DETERMINATION to win this year's premiership was the theme of the Western Bulldogs' impressive season launch at Docklands on Wednesday night.

The club decided against having the function at its previous venue – the Lakeside Banquet & Convention Centre in Taylors Lakes – to go upmarket with a Victory Room function for 500 attendees.

Canapés on the boundary, supplied by new major sponsor Mission Foods, kicked off the evening before proceedings moved inside where players were presented to the crowd.

Each player was handed their jumper by club great Scott West, who retired at the end of last season. West said jumper presentation nights were always special.

"To be able to pull on the jumper and know what that jumper has done in history and also know that you have the opportunity to create your own history is a great feeling," he said.

A highlight of West's involvement was the moment he handed his No.7 guernsey to new leadership group member Shaun Higgins, who acknowledged the seven time best-and-fairest winner's contribution to the club.

"They are big shoes but I'm not going to try and fill them," he said.

"I'll just go about footy the way he did and continue to learn as much as I did from the time he was at the club."

Coach Rodney Eade addressed the crowd and dispelled any concerns raised by the Dogs' winless start to the pre-season.

"I think it was a slow news day for the Herald Sun on Monday, having us as the back page lead about our pre-season game," he said.

"I have been really pleased this pre-season.

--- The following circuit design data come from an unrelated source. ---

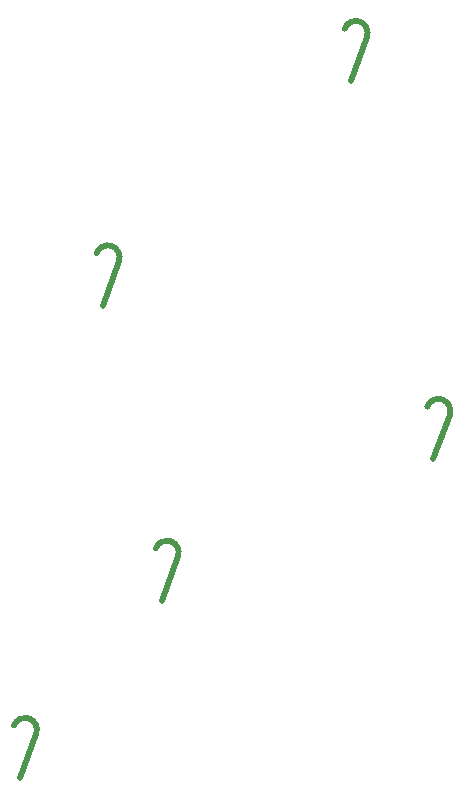
<source format=gto>
G04 #@! TF.FileFunction,Legend,Top*
%FSLAX46Y46*%
G04 Gerber Fmt 4.6, Leading zero omitted, Abs format (unit mm)*
G04 Created by KiCad (PCBNEW 4.0.7) date Wednesday, October 25, 2017 'PMt' 05:20:39 PM*
%MOMM*%
%LPD*%
G01*
G04 APERTURE LIST*
%ADD10C,0.100000*%
%ADD11C,0.500000*%
G04 APERTURE END LIST*
D10*
D11*
X145794743Y-52992789D02*
X144426662Y-56751559D01*
X145794742Y-52992788D02*
G75*
G03X143915358Y-52308748I-939692J342020D01*
G01*
X124794743Y-71992789D02*
X123426662Y-75751559D01*
X124794742Y-71992788D02*
G75*
G03X122915358Y-71308748I-939692J342020D01*
G01*
X117794743Y-111992789D02*
X116426662Y-115751559D01*
X117794742Y-111992788D02*
G75*
G03X115915358Y-111308748I-939692J342020D01*
G01*
X152794743Y-84992789D02*
X151426662Y-88751559D01*
X152794742Y-84992788D02*
G75*
G03X150915358Y-84308748I-939692J342020D01*
G01*
X129794743Y-96992789D02*
X128426662Y-100751559D01*
X129794742Y-96992788D02*
G75*
G03X127915358Y-96308748I-939692J342020D01*
G01*
M02*

</source>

There's obviously some areas we need to work on but out of the three games we've played, we've had up to six or seven players out each time.

"Some of the signs in the second half of the Sydney game last week were encouraging, while the game against St Kilda was just terrible from both sides.

"We've had a very solid pre-season, and probably our work rate over the last week was as heavy as it's been football-wise.

"Because we've got a very tough start to the year travel-wise, we've got a plan to load the players up fitness-wise and they've been playing tired, but we're starting to lighten the load now.

"We've felt in the last two seasons we've fallen away a little bit and we hope we'll take a different tack into the end of the season this year."

President David Smorgon said the club was determined to atone for falling short of last year's grand final and has been working hard to ensure it doesn't happen in 2009.

"Anybody that was in the rooms after our preliminary loss to Geelong last year would have felt and noticed a sheer hunger, a feeling of hurt, that we need to go that next step," he said.

"That hunger has been maintained in everything I've seen and in everything I've heard over this pre-season period.

"The players have put the work in and they deserve success. As a club, we have supported them.

"We will continue to work our butts off. We will continue to work hard. We've got objectives to achieve that we haven't yet reached and we will not stop working.

"We are a club on the move. We are on the improve. We want a premiership."